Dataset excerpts
Start of Block

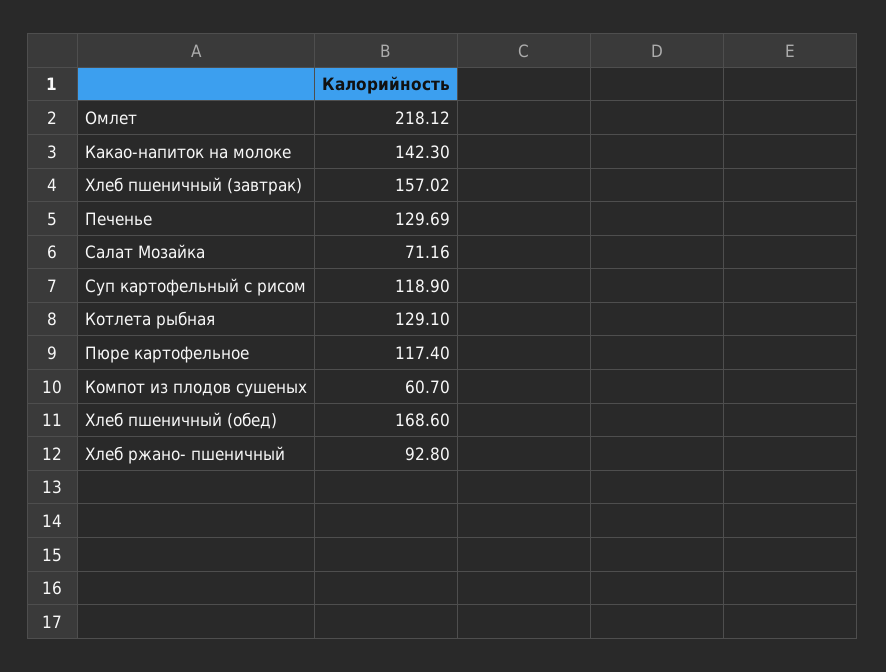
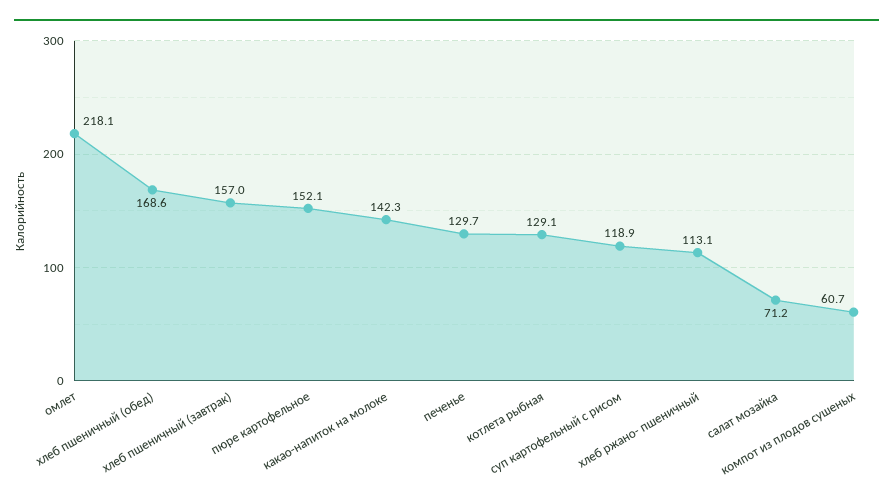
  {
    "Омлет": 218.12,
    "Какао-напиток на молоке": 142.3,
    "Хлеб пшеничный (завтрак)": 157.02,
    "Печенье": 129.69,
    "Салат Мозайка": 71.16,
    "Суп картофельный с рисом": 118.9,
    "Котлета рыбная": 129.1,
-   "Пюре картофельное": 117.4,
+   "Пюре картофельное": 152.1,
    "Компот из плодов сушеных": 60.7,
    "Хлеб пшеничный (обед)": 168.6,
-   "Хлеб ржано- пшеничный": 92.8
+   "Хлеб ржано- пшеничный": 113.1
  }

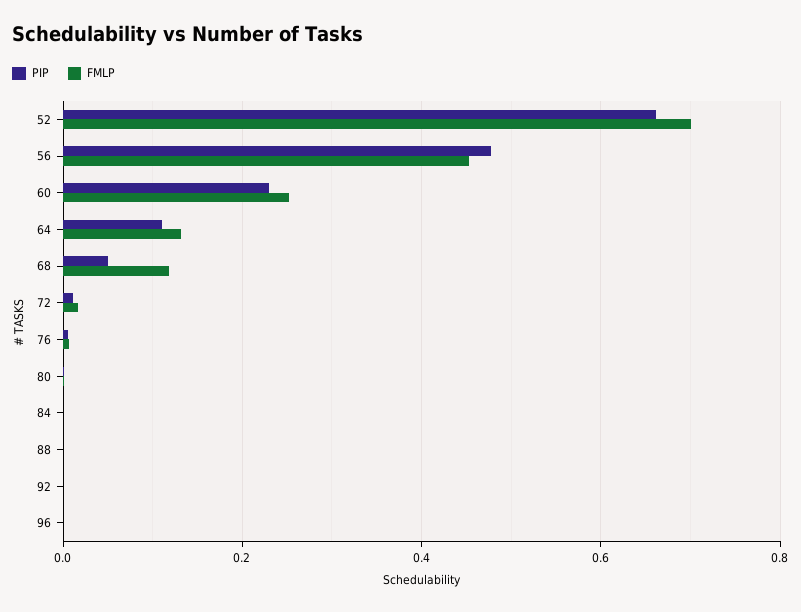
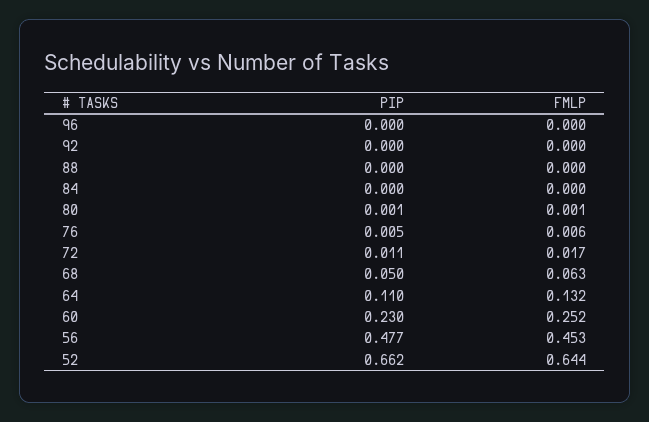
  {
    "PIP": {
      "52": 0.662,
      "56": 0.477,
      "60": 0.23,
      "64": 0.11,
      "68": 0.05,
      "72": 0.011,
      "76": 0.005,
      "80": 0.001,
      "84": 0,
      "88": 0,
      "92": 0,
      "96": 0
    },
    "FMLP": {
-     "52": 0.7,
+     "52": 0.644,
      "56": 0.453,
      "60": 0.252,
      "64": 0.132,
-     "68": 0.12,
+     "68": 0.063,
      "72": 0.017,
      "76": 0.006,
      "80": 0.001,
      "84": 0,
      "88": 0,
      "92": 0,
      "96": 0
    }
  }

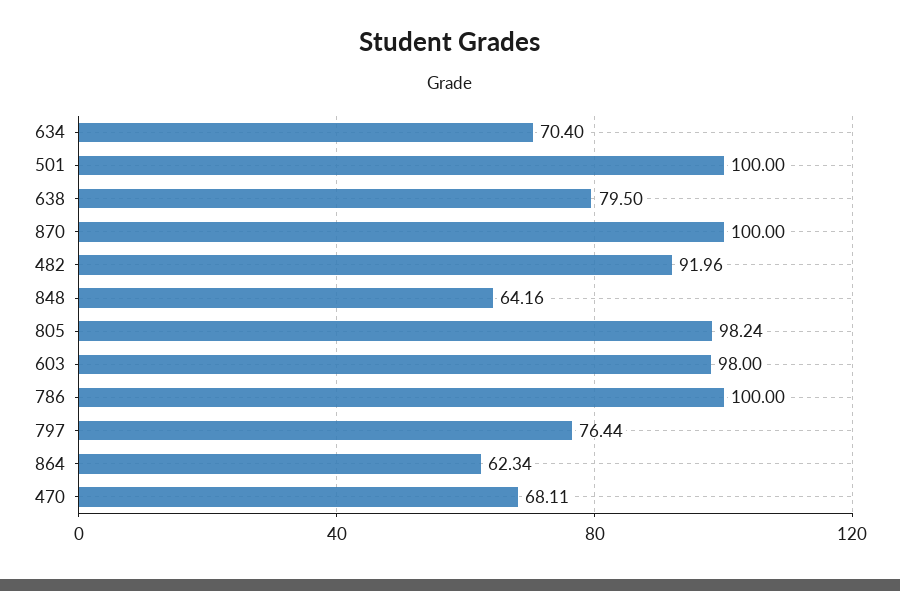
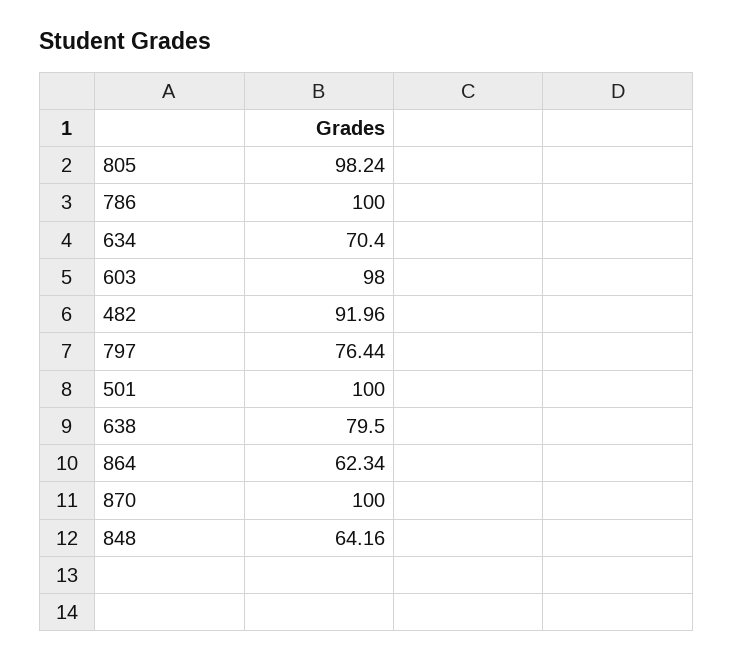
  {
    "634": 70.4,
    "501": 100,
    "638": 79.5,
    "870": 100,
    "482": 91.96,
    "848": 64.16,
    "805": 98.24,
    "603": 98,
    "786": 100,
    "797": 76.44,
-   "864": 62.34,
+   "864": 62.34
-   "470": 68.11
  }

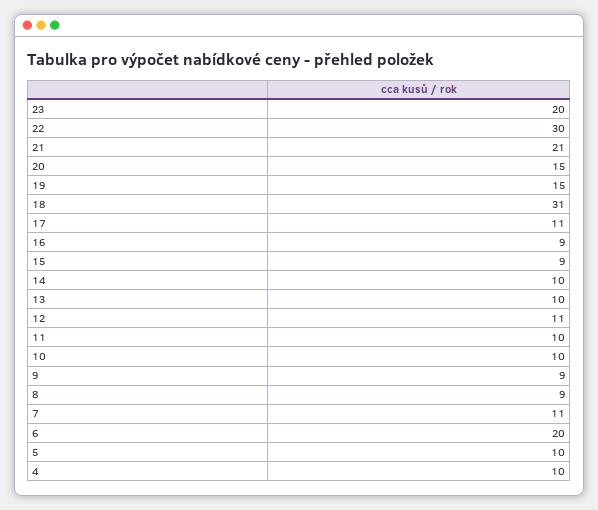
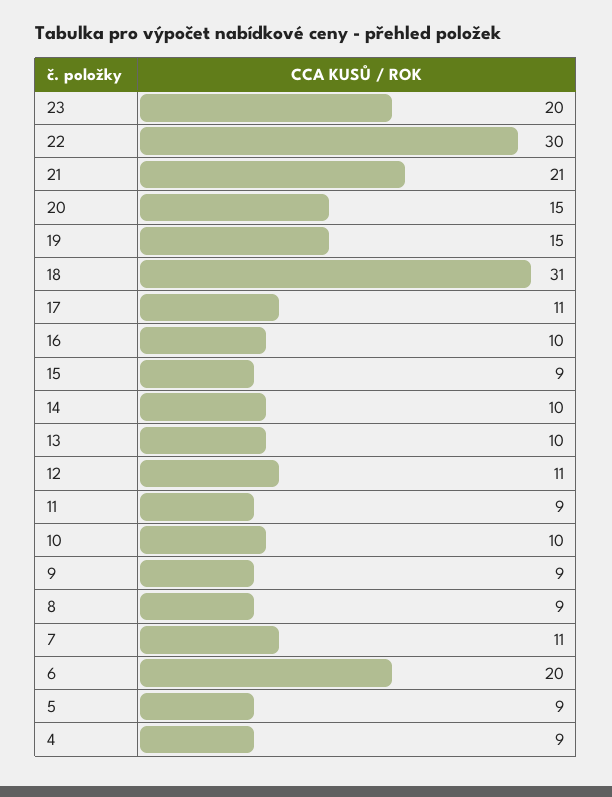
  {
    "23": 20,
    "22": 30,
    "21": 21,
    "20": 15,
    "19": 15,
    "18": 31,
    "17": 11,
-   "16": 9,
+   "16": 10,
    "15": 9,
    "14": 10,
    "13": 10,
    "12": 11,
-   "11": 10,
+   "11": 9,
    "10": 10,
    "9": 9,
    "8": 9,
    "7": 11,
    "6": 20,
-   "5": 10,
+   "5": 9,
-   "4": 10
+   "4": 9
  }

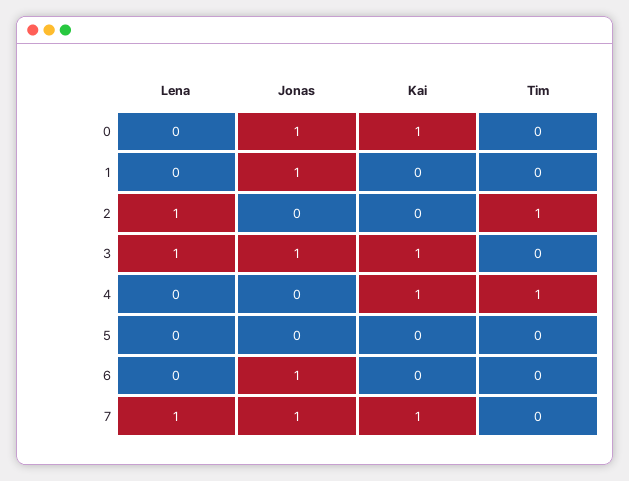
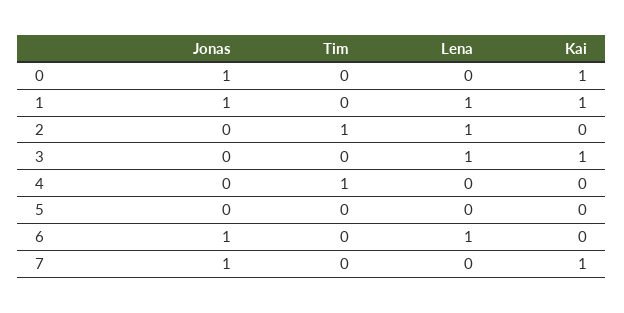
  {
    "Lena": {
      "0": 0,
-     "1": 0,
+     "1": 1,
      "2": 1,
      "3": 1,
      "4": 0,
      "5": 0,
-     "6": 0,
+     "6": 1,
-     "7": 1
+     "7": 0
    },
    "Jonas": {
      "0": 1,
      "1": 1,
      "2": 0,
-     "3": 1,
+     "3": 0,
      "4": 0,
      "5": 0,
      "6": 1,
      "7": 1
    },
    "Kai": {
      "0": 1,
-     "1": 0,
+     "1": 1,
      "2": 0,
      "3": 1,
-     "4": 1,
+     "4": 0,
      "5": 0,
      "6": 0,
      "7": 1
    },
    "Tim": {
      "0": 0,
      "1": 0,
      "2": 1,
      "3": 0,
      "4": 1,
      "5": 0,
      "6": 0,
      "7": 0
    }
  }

End of Block

Skip the pictures and give the entries above again word for word.

  {
    "Омлет": 218.12,
    "Какао-напиток на молоке": 142.3,
    "Хлеб пшеничный (завтрак)": 157.02,
    "Печенье": 129.69,
    "Салат Мозайка": 71.16,
    "Суп картофельный с рисом": 118.9,
    "Котлета рыбная": 129.1,
-   "Пюре картофельное": 117.4,
+   "Пюре картофельное": 152.1,
    "Компот из плодов сушеных": 60.7,
    "Хлеб пшеничный (обед)": 168.6,
-   "Хлеб ржано- пшеничный": 92.8
+   "Хлеб ржано- пшеничный": 113.1
  }

  {
    "PIP": {
      "52": 0.662,
      "56": 0.477,
      "60": 0.23,
      "64": 0.11,
      "68": 0.05,
      "72": 0.011,
      "76": 0.005,
      "80": 0.001,
      "84": 0,
      "88": 0,
      "92": 0,
      "96": 0
    },
    "FMLP": {
-     "52": 0.7,
+     "52": 0.644,
      "56": 0.453,
      "60": 0.252,
      "64": 0.132,
-     "68": 0.12,
+     "68": 0.063,
      "72": 0.017,
      "76": 0.006,
      "80": 0.001,
      "84": 0,
      "88": 0,
      "92": 0,
      "96": 0
    }
  }

  {
    "634": 70.4,
    "501": 100,
    "638": 79.5,
    "870": 100,
    "482": 91.96,
    "848": 64.16,
    "805": 98.24,
    "603": 98,
    "786": 100,
    "797": 76.44,
-   "864": 62.34,
+   "864": 62.34
-   "470": 68.11
  }

  {
    "23": 20,
    "22": 30,
    "21": 21,
    "20": 15,
    "19": 15,
    "18": 31,
    "17": 11,
-   "16": 9,
+   "16": 10,
    "15": 9,
    "14": 10,
    "13": 10,
    "12": 11,
-   "11": 10,
+   "11": 9,
    "10": 10,
    "9": 9,
    "8": 9,
    "7": 11,
    "6": 20,
-   "5": 10,
+   "5": 9,
-   "4": 10
+   "4": 9
  }

  {
    "Lena": {
      "0": 0,
-     "1": 0,
+     "1": 1,
      "2": 1,
      "3": 1,
      "4": 0,
      "5": 0,
-     "6": 0,
+     "6": 1,
-     "7": 1
+     "7": 0
    },
    "Jonas": {
      "0": 1,
      "1": 1,
      "2": 0,
-     "3": 1,
+     "3": 0,
      "4": 0,
      "5": 0,
      "6": 1,
      "7": 1
    },
    "Kai": {
      "0": 1,
-     "1": 0,
+     "1": 1,
      "2": 0,
      "3": 1,
-     "4": 1,
+     "4": 0,
      "5": 0,
      "6": 0,
      "7": 1
    },
    "Tim": {
      "0": 0,
      "1": 0,
      "2": 1,
      "3": 0,
      "4": 1,
      "5": 0,
      "6": 0,
      "7": 0
    }
  }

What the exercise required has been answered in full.